Page text:
+===+

The Global Obama: Crossroads of Leadership in the 21st Century
Edited by Dinesh Sharma and Uwe P. Gielen
London: Routledge, 2014. pp. 340.
During the Presidency of George W. Bush Jr., one of the major themes investigated in relation to the impact of the U.S. foreign policy on public and government perceptions around the world was the rise of anti-Americanism in world affairs. Peter Katzenstein’s and Robert O. Keohane’s edited volume entitled Anti-Americanisms in World Affairs constitutes the most comprehensive effort to examine the phenomenon of anti-Americanism in world politics. The outcome of this scholarly investigation pointed out that as a result of President Bush’s foreign policy the image of the United States abroad was severely damaged.
The election of Barak Obama, the first black president in the history of the United States, in conjunction with his origins and views on a range of important domestic and international issues created an expectation around the world that U.S. foreign policy orientation and practices will change. In addition, there was an expectation that this change will lead to a more positive image of the United States abroad.

+===+

Data supplied:

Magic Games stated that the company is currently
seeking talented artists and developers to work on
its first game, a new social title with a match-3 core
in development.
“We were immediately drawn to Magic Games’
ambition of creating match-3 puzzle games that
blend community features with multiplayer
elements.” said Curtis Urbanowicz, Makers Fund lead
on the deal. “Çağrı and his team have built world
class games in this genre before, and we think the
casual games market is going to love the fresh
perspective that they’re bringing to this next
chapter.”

+===+

Write the next part of the text above about the book The Global Obama, starting right after its last sentence.

The Global Obama: Crossroads of Leadership in the 21 st Century, the completion of which coincided with the end of President Obama’s first term in the White House, performs the invaluable scholarly task of exploring President Obama’s image in various countries and world regions. Despite its title, the book in question could easily be related to the study of U.S. foreign policy and therefore it could be of great interest to students and scholars in the field of international relations, in general, and foreign policy in particular. However, the approach of this book is very much different from other books that have sought to examine President Obama’s foreign policy, such as Michelle Bentley’s and Jack Holland’s, Obama’s Foreign Policy and Inderjeet Parmar’s and Linda Miller’s, Obama and the World.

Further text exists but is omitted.